Логово смысла и вымысла. Переписка через океан | страница 29
Все вопросы‐ответы этого короткого разговора, как хрестоматийные, Саня даже про себя повторять не станет. Тога все время спадала у Сталина с плеча, и неловким движением суховатой левой руки вождь ее поправлял. Из‐под двери в щель дуло, ноги в сандалиях мерзли. Расстрелять бы когонибудь из хозяйственников. Что смотрит его секретарь Поскребышев, да и другие преторианцы! Сталин задает последний вопрос об этом немолодом жидовине. Вопрос он составил замечательно и предвкушал, как Пастернак закрутится, словно уж на сковородке. Гений всегда на эпоху — один, выразитель. И вождь — один. И поэт — один. И мастер — один. А не разберетесь ли вы, ребята, кто из вас первый?
Сталин удобнее устраивается в кресле, поправляет тогу, чтобы складки падали, как на его будущем монументе где‐нибудь в донских степях, и задает в трубку вопрос. Он творит историю.
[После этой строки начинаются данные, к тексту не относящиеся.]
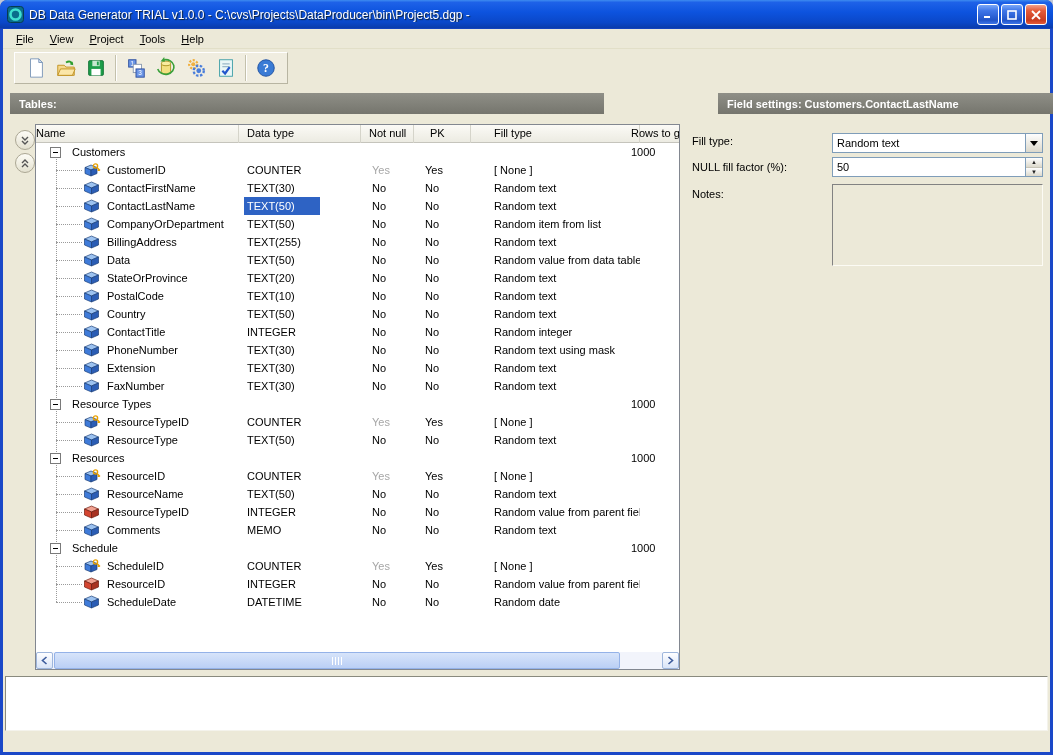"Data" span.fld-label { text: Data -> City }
Нет, сначала Сталин почти упрекает Пастернака: «Я бы на стену лез, если бы узнал, что мой друг поэт арестован». Но Пастернак резонно ответил, что если бы не его, Пастернака, хлопоты — впрочем, хлопотали и Ахматова, и Бухарин, — то Сталин вряд ли бы ему позвонил. Жалобы и ходатайства элиты интеллигенции еще принимались. У Сталина восточная логика: «Но ведь он ваш друг?» Это был тот случай, когда на прямой вопрос надо было давать прямой ответ. <…>
<…> У человека, чья мысль предельно напряжена долгим решением какой‐то задачи, а все ходы многократно проверены, непременно возникает ощущение, что разгадка близка, надо лишь сделать последнее усилие. Последнее ли это усилие, или нет? Но разгадка, как раскрытый лотос, обязательно появляется к утру. Из груди Сани готов был вырваться крик: «Эврика!» Все очень просто, но так вот, под таким неожиданным ракурсом никто и никогда не думал, даже Дима Быков.
Разгадка таилась в маленькой — хвалебно‐восторженной, дружеской, подчеркнул бы Саня — статейке о ранней книге любовной лирики Пастернака «Сестра моя — жизнь». Но для того чтобы это понять, надо вспомнить о женственной психологии художника вообще. О кокетстве Пастернака, в частности, широко известном его стремлении нравиться во что бы то ни стало, его нетерпимости к конкурентам. Здесь были смутные счеты. Все очень просто — одна страничка рецензии стоила жизни поэту… <…>
<…> А сейчас, по какой‐то неясной игре ассоциаций, Саня вспомнил роковую статейку, которую Мариэтта Омаровна Чудакова, знаменитый профессор, кажется включала в список обязательной литературы. Сразу все совместилось, как старые негативы. Один силуэт проглядывал через другой. Пастернак был, конечно, смертельно обижен!